Did a clean W10 install last night. Had been running an old Win7/8/10 install for years via various upgrades and it’s really nice to have something 100% clean for a change. Also finally started using an SSD I bought a year or so back. Super happy with the setup, now.

Only issue I encountered was having to install twice, due to the USB installer putting my boot information onto my original Windows install drive instead of on the SSD where it installed Windows. Not sure why that happened. So I lost everything after the first post-install reboot and had to go through the whole process again, this time with the HDD completely disconnected during install.

Enidigm, this happened to me last night after my first install, and did not happen during my second and final install. I believe it may be related to how some question is answered somewhere along the way during install, or possibly when first logging into the Microsoft Store app. Can’t remember what it was exactly.

I upgraded two machines to 1803 and didn’t get those.

I wonder if it had to do with Age of Empires Definitive Edition. It’s been bitching about connecting to Xbox Live and refuses to operate even in single player until it does. Maybe that was the back door program to get all these Windows Store apps to install. There were at least 10 in the (what used to be) Start Menu.

Stusser, I was using Shutup 10 to disable some Win 10 settings and I’m a little unsure about what I’m disabling. I checked the quick help and here’s what I think I figured out. Green showing on button means setting is disabled, red means enabled. To the right yes means it’s recommended to disable the setting, limited means it’s up to you if you want to disable (generally disable if you aren’t using the function) and no means you shouldn’t disable.

Am I understanding this correctly? Thanks

If the switch is active and green, that means the setting is enabled. So if the switch is green on “Telemetry Disabled”, that means that the telemetry is indeed disabled. The right column is whether they recommend enabling the setting. So the right of “Telemetry Disabled” is a green checkmark, that means they recommend activating that setting and thus turning off telemetry.

It’s confusing as hell to explain in text but I found it very clear in the app myself.

Thanks, that’s what I thought, short version green disables, red enables settings.

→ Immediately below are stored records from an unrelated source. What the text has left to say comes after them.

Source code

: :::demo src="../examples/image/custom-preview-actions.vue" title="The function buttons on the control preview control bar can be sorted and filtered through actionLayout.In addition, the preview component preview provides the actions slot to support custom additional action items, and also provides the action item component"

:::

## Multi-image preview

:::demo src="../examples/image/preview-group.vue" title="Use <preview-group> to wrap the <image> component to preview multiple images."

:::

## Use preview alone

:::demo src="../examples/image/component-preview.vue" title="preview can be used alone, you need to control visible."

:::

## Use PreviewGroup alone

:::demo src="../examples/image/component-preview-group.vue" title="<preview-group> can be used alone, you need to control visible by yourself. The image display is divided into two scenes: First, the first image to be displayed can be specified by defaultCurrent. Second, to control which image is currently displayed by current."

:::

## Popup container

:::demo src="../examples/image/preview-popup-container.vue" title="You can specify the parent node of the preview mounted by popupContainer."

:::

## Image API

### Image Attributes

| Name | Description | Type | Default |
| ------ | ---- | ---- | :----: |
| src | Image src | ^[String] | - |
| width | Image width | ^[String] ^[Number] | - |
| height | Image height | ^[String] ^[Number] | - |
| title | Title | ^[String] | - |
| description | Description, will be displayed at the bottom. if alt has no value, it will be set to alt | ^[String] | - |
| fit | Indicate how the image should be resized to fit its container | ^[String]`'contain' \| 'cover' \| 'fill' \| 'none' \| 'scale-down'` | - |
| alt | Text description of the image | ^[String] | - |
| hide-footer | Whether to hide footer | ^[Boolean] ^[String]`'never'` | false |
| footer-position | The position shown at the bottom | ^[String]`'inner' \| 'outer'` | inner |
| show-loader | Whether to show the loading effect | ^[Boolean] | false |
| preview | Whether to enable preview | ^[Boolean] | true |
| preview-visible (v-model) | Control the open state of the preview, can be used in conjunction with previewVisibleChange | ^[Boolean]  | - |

Check mark and yes on right means disable, limited means maybe and ‘! No’ means don’t disable. I thought I got it right, but I’m used to green meaning on and red meaning off which is the opposite of how Shutup 10 works.

Green disables in that yes it disables telemetry. But really the switch “sets active” whatever that setting may be. It just so happens that most of the settings disable various crapware so you get a confusing double negative.

March’s updates killed VMware virtual NICs for our Server 2008 R2 servers in testing so we had to work around that.

Think I read about the NIC issue in The Register a while back.
was looking for it when I found this:


Which is… pretty awesome that after so many years of this being an issue we still have browsers that do not let you disable it… But IE has an option to do so, which at least is a + for IE… :)

I think this was the article about the NICs going rogue.
https://www.theregister.co.uk/2018/04/03/microsoft_windows_meltdown_patch_saga/
Which links to a KB article on it here:
https://support.microsoft.com/en-us/help/4099950/nic-settings-are-replaced-or-static-ip-address-settings-are-lost-after

The one day I used Win10 at home I ran into the stuttering issue which apparently has been unfixed for 6 months… I guess as long as Telemetry works, everything else can foad.
https://www.theregister.co.uk/2018/03/29/windows_10_creators_update_driver_flaws/

I just had my server guys test yesterday with this month’s patches and they seemed to get a working workaround for the virtual NICs to work.

I received the “joyous” update and now my start menu has a whole bunch of “new” stuff I’ll never touch in a million years.

Are you on the preview ring? The spring update has been delayed a couple weeks.